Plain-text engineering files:
^^^^^^^^

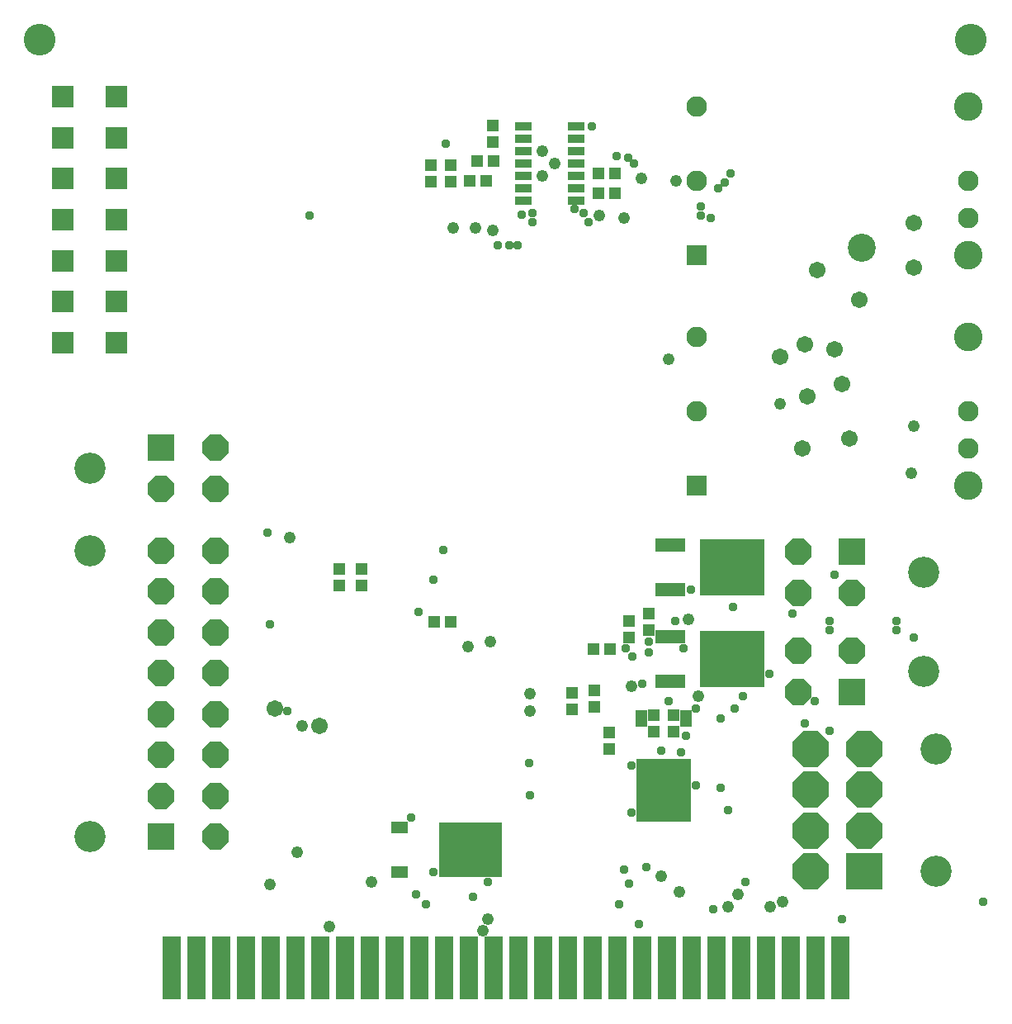
<source format=gbr>
G04 EAGLE Gerber RS-274X export*
G75*
%MOMM*%
%FSLAX34Y34*%
%LPD*%
%INSoldermask Bottom*%
%IPPOS*%
%AMOC8*
5,1,8,0,0,1.08239X$1,22.5*%
G01*
%ADD10C,3.251200*%
%ADD11R,1.854200X6.553200*%
%ADD12P,2.969212X8X22.500000*%
%ADD13R,2.743200X2.743200*%
%ADD14C,3.203200*%
%ADD15R,1.203200X1.303200*%
%ADD16R,1.303200X1.203200*%
%ADD17R,2.114200X2.114200*%
%ADD18C,2.114200*%
%ADD19C,2.939200*%
%ADD20R,6.403200X5.603200*%
%ADD21R,1.803200X1.203200*%
%ADD22R,5.603200X6.403200*%
%ADD23R,1.203200X1.803200*%
%ADD24R,1.728200X0.853200*%
%ADD25P,4.008307X8X202.500000*%
%ADD26R,3.703200X3.703200*%
%ADD27R,3.053200X1.453200*%
%ADD28R,6.703200X5.753200*%
%ADD29P,2.969212X8X202.500000*%
%ADD30R,2.303200X2.303200*%
%ADD31C,0.959600*%
%ADD32C,2.870200*%
%ADD33C,1.703200*%
%ADD34C,1.244600*%
%ADD35C,1.209600*%


D10*
X30480Y985520D03*
X985520Y985520D03*
D11*
X165815Y34230D03*
X191215Y34230D03*
X216615Y34230D03*
X242015Y34230D03*
X267415Y34230D03*
X292815Y34230D03*
X318215Y34230D03*
X343615Y34230D03*
X369015Y34230D03*
X394415Y34230D03*
X419815Y34230D03*
X445215Y34230D03*
X470615Y34230D03*
X496015Y34230D03*
X572215Y34230D03*
X597615Y34230D03*
X623015Y34230D03*
X648415Y34230D03*
X673815Y34230D03*
X699215Y34230D03*
X724615Y34230D03*
X750015Y34230D03*
X775415Y34230D03*
X800815Y34230D03*
X826215Y34230D03*
X851615Y34230D03*
X546815Y34230D03*
X521415Y34230D03*
D12*
X210058Y461645D03*
X210058Y419735D03*
X210058Y377825D03*
X210058Y335915D03*
X210058Y294005D03*
X210058Y252095D03*
X210058Y210185D03*
X210058Y168275D03*
X154940Y461645D03*
X154940Y419735D03*
X154940Y377825D03*
X154940Y335915D03*
X154940Y294005D03*
X154940Y252095D03*
X154940Y210185D03*
D13*
X154940Y168275D03*
D14*
X81940Y461645D03*
X81940Y168275D03*
D15*
X451730Y388620D03*
X434730Y388620D03*
X615560Y360680D03*
X598560Y360680D03*
D16*
X635000Y372500D03*
X635000Y389500D03*
D17*
X703780Y528520D03*
D18*
X703780Y604520D03*
X703780Y680520D03*
D19*
X982780Y680520D03*
D18*
X982780Y604520D03*
X982780Y566520D03*
D19*
X982780Y528520D03*
D17*
X703780Y764740D03*
D18*
X703780Y840740D03*
X703780Y916740D03*
D19*
X982780Y916740D03*
D18*
X982780Y840740D03*
X982780Y802740D03*
D19*
X982780Y764740D03*
D20*
X472040Y154940D03*
D21*
X399040Y132140D03*
X399040Y177740D03*
D22*
X670560Y216300D03*
D23*
X647760Y289300D03*
X693360Y289300D03*
D16*
X614680Y258200D03*
X614680Y275200D03*
X680720Y292980D03*
X680720Y275980D03*
D15*
X660400Y275980D03*
X660400Y292980D03*
D24*
X526600Y820420D03*
X526600Y833120D03*
X526600Y845820D03*
X526600Y858520D03*
X526600Y871220D03*
X526600Y883920D03*
X526600Y896620D03*
X580840Y896620D03*
X580840Y883920D03*
X580840Y871220D03*
X580840Y858520D03*
X580840Y845820D03*
X580840Y833120D03*
X580840Y820420D03*
D16*
X431800Y856860D03*
X431800Y839860D03*
X452120Y856860D03*
X452120Y839860D03*
X337820Y425840D03*
X337820Y442840D03*
D15*
X471560Y840740D03*
X488560Y840740D03*
X479180Y861060D03*
X496180Y861060D03*
D16*
X360680Y425840D03*
X360680Y442840D03*
D15*
X620640Y848360D03*
X603640Y848360D03*
X603640Y828040D03*
X620640Y828040D03*
D16*
X495300Y897500D03*
X495300Y880500D03*
D12*
X210058Y525145D03*
X210058Y567055D03*
X154940Y525145D03*
D13*
X154940Y567055D03*
D14*
X81940Y546100D03*
D25*
X821182Y258445D03*
X821182Y216535D03*
X821182Y174625D03*
X821182Y132715D03*
X876300Y258445D03*
X876300Y216535D03*
X876300Y174625D03*
D26*
X876300Y132715D03*
D14*
X949300Y258445D03*
X949300Y132715D03*
D27*
X676660Y327720D03*
D28*
X740660Y350520D03*
D27*
X676660Y373320D03*
X676660Y421700D03*
D28*
X740660Y444500D03*
D27*
X676660Y467300D03*
D29*
X808482Y418465D03*
X808482Y460375D03*
X863600Y418465D03*
D13*
X863600Y460375D03*
D14*
X936600Y439420D03*
D29*
X808482Y358775D03*
X808482Y316865D03*
X863600Y358775D03*
D13*
X863600Y316865D03*
D14*
X936600Y337820D03*
D30*
X109220Y927100D03*
X54220Y927100D03*
X109220Y885100D03*
X54220Y885100D03*
X54220Y843100D03*
X109220Y843100D03*
X109220Y801100D03*
X54220Y801100D03*
X109220Y759100D03*
X109220Y717100D03*
X54220Y675100D03*
X109220Y675100D03*
X54220Y717100D03*
X54220Y759100D03*
D16*
X599440Y318380D03*
X599440Y301380D03*
X576580Y315840D03*
X576580Y298840D03*
X655320Y380120D03*
X655320Y397120D03*
D31*
X840740Y276860D03*
D32*
X873760Y772160D03*
D33*
X927100Y751840D03*
X927100Y797560D03*
D34*
X924560Y541020D03*
X927100Y589280D03*
X789940Y612140D03*
X266700Y119380D03*
D31*
X754380Y121920D03*
X703580Y220980D03*
X741680Y403860D03*
D33*
X815340Y673100D03*
X317500Y281940D03*
X271674Y299720D03*
X789940Y660400D03*
X845820Y668020D03*
X853440Y632460D03*
X817880Y619760D03*
X812800Y566420D03*
X861060Y576580D03*
X871220Y718820D03*
X828040Y749300D03*
D31*
X728980Y218440D03*
D35*
X746760Y109220D03*
X792480Y101600D03*
X736600Y96520D03*
X779780Y96520D03*
D31*
X736600Y195580D03*
X532356Y243840D03*
X411480Y187960D03*
X307340Y805180D03*
X264160Y480060D03*
X284480Y297180D03*
X474980Y106680D03*
X416560Y109220D03*
D34*
X294640Y152400D03*
D31*
X802640Y397200D03*
X778466Y335280D03*
X266700Y386080D03*
X419100Y398780D03*
X500380Y774700D03*
X524834Y806126D03*
X579076Y811864D03*
X622300Y866140D03*
X739140Y848360D03*
X718820Y802640D03*
X728980Y289560D03*
X434340Y431800D03*
X708660Y814296D03*
X726440Y833120D03*
X640080Y858520D03*
X592864Y798632D03*
X535940Y798632D03*
X520672Y774700D03*
X444500Y462280D03*
X743148Y299946D03*
X690502Y361764D03*
X681792Y389956D03*
X674994Y307340D03*
X693420Y271780D03*
X652780Y137160D03*
X909320Y380266D03*
X840740Y380266D03*
X853440Y83820D03*
X998220Y101600D03*
X909320Y389354D03*
X840740Y389354D03*
D34*
X629920Y802640D03*
X370840Y121920D03*
X490220Y83820D03*
X484709Y72448D03*
X327486Y76200D03*
X675640Y657860D03*
D31*
X815340Y284254D03*
X426720Y99060D03*
X645160Y78740D03*
X624840Y99060D03*
X629920Y134620D03*
X637540Y193040D03*
X447040Y878840D03*
X751840Y312420D03*
X703580Y299720D03*
D34*
X287020Y474980D03*
X492760Y368671D03*
X533146Y314960D03*
D31*
X647832Y325120D03*
D34*
X299720Y281940D03*
X469900Y363220D03*
X533400Y297180D03*
X637319Y322580D03*
X495300Y789940D03*
X604520Y805180D03*
X647700Y843280D03*
X683260Y840740D03*
X695960Y391160D03*
X706120Y312420D03*
X667365Y127655D03*
X686269Y111760D03*
D31*
X698500Y421640D03*
X845594Y436880D03*
X927100Y372420D03*
X533400Y210820D03*
X434340Y132080D03*
X490220Y121920D03*
X635000Y120241D03*
X721360Y93980D03*
X596900Y896620D03*
X708660Y805208D03*
X732866Y839546D03*
X633654Y864946D03*
X587784Y807720D03*
X535940Y807720D03*
X511584Y774700D03*
X631666Y361474D03*
X637695Y353063D03*
X825500Y307114D03*
X688340Y255146D03*
X637540Y241300D03*
X668020Y256540D03*
D34*
X454660Y792480D03*
X546100Y845820D03*
X477520Y792480D03*
X558800Y858520D03*
X546100Y871220D03*
D31*
X654710Y357530D03*
X655320Y368300D03*
M02*

</source>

^^^^^^^^

#### [ACTIVITY]
Copy nothing but the lines from the start of the entries through the line with "X851615Y34230D03*". Write them out exactly, without pictures.

#### [RESPONSE AREA]
<source format=gbr>
G04 EAGLE Gerber RS-274X export*
G75*
%MOMM*%
%FSLAX34Y34*%
%LPD*%
%INSoldermask Bottom*%
%IPPOS*%
%AMOC8*
5,1,8,0,0,1.08239X$1,22.5*%
G01*
%ADD10C,3.251200*%
%ADD11R,1.854200X6.553200*%
%ADD12P,2.969212X8X22.500000*%
%ADD13R,2.743200X2.743200*%
%ADD14C,3.203200*%
%ADD15R,1.203200X1.303200*%
%ADD16R,1.303200X1.203200*%
%ADD17R,2.114200X2.114200*%
%ADD18C,2.114200*%
%ADD19C,2.939200*%
%ADD20R,6.403200X5.603200*%
%ADD21R,1.803200X1.203200*%
%ADD22R,5.603200X6.403200*%
%ADD23R,1.203200X1.803200*%
%ADD24R,1.728200X0.853200*%
%ADD25P,4.008307X8X202.500000*%
%ADD26R,3.703200X3.703200*%
%ADD27R,3.053200X1.453200*%
%ADD28R,6.703200X5.753200*%
%ADD29P,2.969212X8X202.500000*%
%ADD30R,2.303200X2.303200*%
%ADD31C,0.959600*%
%ADD32C,2.870200*%
%ADD33C,1.703200*%
%ADD34C,1.244600*%
%ADD35C,1.209600*%


D10*
X30480Y985520D03*
X985520Y985520D03*
D11*
X165815Y34230D03*
X191215Y34230D03*
X216615Y34230D03*
X242015Y34230D03*
X267415Y34230D03*
X292815Y34230D03*
X318215Y34230D03*
X343615Y34230D03*
X369015Y34230D03*
X394415Y34230D03*
X419815Y34230D03*
X445215Y34230D03*
X470615Y34230D03*
X496015Y34230D03*
X572215Y34230D03*
X597615Y34230D03*
X623015Y34230D03*
X648415Y34230D03*
X673815Y34230D03*
X699215Y34230D03*
X724615Y34230D03*
X750015Y34230D03*
X775415Y34230D03*
X800815Y34230D03*
X826215Y34230D03*
X851615Y34230D03*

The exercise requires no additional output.